REQUIRED WORK
Reproduce the lines from the one containing "## **Day 32:** Tableau for Emotion Analysis" through the one containing "Analyzed temperature data over time.", inclusive, changing each "Explored" to "Examined" and keeping everything else as it is.

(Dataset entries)

────────────────────────────────────────

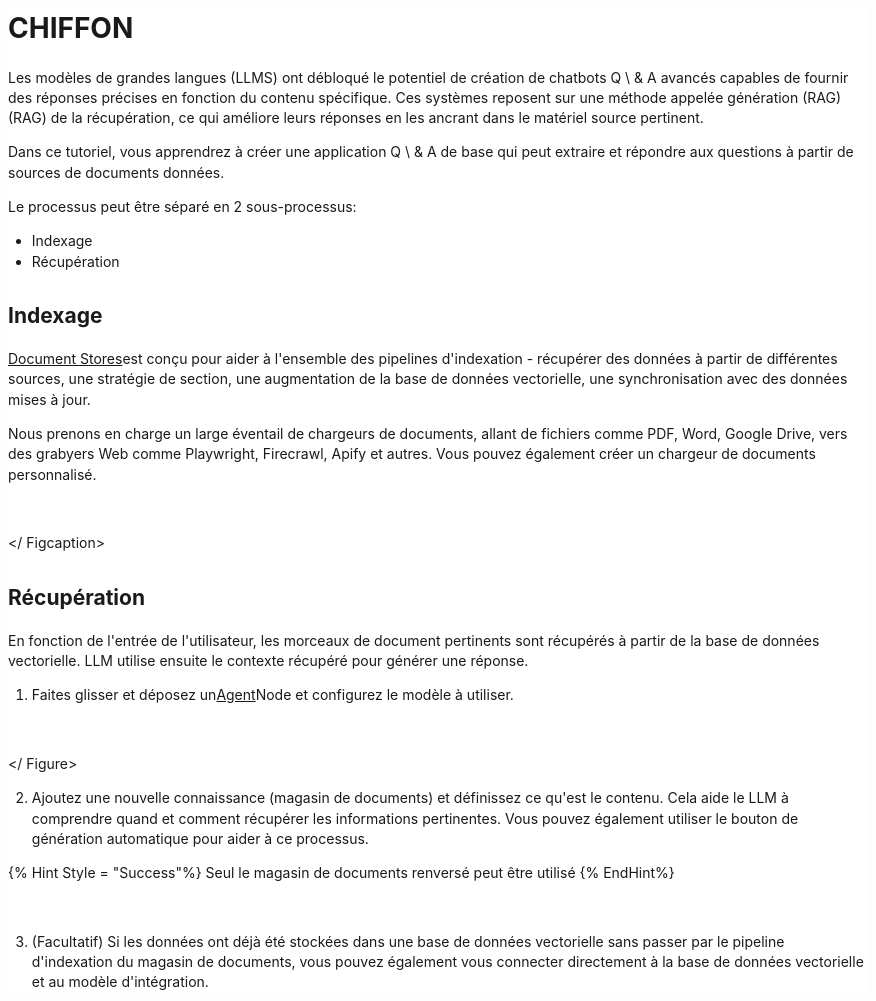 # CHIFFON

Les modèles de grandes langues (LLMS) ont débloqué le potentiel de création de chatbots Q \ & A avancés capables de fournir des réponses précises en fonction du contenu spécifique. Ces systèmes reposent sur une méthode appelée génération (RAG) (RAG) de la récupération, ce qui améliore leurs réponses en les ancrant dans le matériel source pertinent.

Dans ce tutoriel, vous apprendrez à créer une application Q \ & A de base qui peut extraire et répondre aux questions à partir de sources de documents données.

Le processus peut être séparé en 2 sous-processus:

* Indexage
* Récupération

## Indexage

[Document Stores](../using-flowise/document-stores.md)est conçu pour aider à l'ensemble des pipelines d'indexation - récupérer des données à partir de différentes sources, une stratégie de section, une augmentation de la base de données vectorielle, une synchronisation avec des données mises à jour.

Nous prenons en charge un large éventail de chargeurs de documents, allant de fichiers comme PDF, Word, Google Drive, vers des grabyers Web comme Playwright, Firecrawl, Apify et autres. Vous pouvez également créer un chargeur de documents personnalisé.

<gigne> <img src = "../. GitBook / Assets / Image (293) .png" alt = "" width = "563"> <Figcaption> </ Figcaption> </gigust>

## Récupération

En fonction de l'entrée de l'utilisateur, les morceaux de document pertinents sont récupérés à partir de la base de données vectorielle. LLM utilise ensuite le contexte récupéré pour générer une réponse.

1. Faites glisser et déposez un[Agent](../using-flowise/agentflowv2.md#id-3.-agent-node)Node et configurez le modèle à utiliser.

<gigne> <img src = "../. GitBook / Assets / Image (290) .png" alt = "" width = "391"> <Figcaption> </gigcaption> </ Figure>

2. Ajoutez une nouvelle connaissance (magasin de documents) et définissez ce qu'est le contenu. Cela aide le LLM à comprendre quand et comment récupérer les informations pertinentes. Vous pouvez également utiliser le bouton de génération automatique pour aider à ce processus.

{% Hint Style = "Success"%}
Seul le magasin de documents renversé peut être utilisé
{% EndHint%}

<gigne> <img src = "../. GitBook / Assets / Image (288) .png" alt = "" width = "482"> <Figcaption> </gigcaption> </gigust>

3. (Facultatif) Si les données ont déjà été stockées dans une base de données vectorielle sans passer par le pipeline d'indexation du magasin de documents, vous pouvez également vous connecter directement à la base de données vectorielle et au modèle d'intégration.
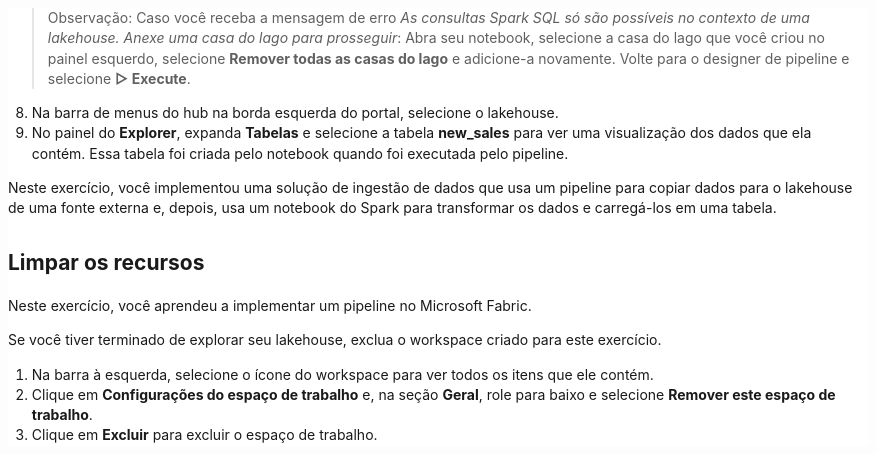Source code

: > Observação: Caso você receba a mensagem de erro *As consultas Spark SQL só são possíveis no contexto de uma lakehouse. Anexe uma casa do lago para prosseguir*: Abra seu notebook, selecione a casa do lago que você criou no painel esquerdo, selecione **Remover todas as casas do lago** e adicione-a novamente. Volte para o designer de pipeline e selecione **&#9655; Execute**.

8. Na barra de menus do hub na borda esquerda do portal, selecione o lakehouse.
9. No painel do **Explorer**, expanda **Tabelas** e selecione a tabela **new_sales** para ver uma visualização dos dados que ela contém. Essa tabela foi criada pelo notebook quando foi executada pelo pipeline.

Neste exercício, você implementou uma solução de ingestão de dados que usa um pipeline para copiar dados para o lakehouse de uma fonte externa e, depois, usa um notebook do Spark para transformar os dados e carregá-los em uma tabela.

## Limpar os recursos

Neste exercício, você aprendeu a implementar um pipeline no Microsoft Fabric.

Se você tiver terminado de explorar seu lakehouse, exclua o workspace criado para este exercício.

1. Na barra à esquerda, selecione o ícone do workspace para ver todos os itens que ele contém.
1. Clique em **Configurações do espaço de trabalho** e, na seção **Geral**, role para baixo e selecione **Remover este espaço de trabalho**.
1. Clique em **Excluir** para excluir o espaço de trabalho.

────────────────────────────────────────

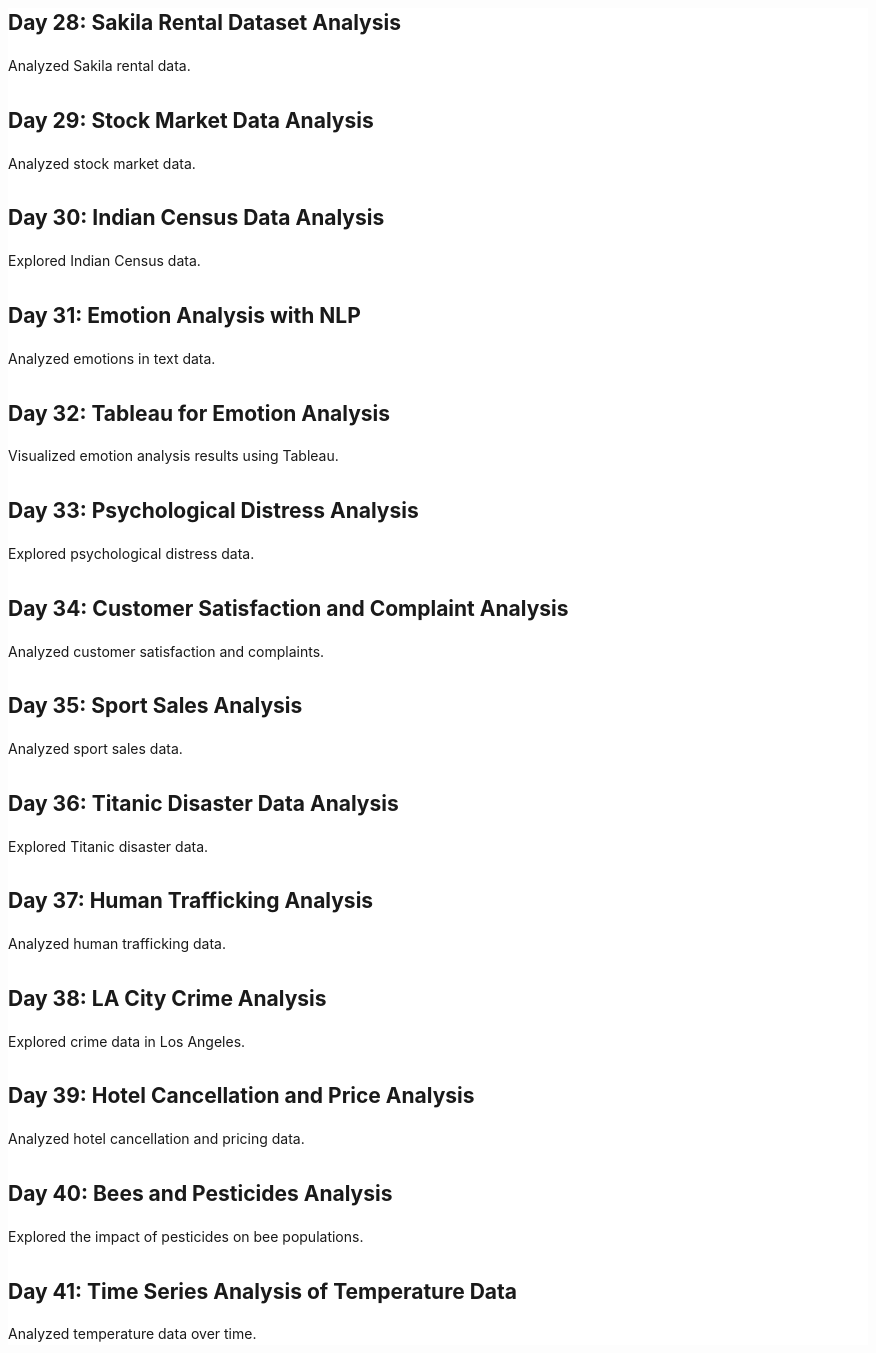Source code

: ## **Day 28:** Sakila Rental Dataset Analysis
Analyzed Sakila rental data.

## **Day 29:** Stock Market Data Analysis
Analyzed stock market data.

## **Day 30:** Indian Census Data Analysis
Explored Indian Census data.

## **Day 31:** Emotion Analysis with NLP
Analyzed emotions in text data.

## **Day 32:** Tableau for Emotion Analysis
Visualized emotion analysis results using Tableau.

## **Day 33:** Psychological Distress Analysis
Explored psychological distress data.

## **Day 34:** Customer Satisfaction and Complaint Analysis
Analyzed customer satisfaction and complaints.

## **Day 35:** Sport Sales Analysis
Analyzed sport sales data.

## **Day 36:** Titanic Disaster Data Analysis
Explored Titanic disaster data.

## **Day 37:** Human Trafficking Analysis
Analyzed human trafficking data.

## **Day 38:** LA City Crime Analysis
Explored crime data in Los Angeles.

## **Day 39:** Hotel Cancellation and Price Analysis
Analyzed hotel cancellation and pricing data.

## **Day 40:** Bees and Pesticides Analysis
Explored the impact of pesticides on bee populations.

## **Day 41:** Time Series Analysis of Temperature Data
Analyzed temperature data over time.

────────────────────────────────────────

RESULT OF THE EXERCISE
## **Day 32:** Tableau for Emotion Analysis
Visualized emotion analysis results using Tableau.

## **Day 33:** Psychological Distress Analysis
Examined psychological distress data.

## **Day 34:** Customer Satisfaction and Complaint Analysis
Analyzed customer satisfaction and complaints.

## **Day 35:** Sport Sales Analysis
Analyzed sport sales data.

## **Day 36:** Titanic Disaster Data Analysis
Examined Titanic disaster data.

## **Day 37:** Human Trafficking Analysis
Analyzed human trafficking data.

## **Day 38:** LA City Crime Analysis
Examined crime data in Los Angeles.

## **Day 39:** Hotel Cancellation and Price Analysis
Analyzed hotel cancellation and pricing data.

## **Day 40:** Bees and Pesticides Analysis
Examined the impact of pesticides on bee populations.

## **Day 41:** Time Series Analysis of Temperature Data
Analyzed temperature data over time.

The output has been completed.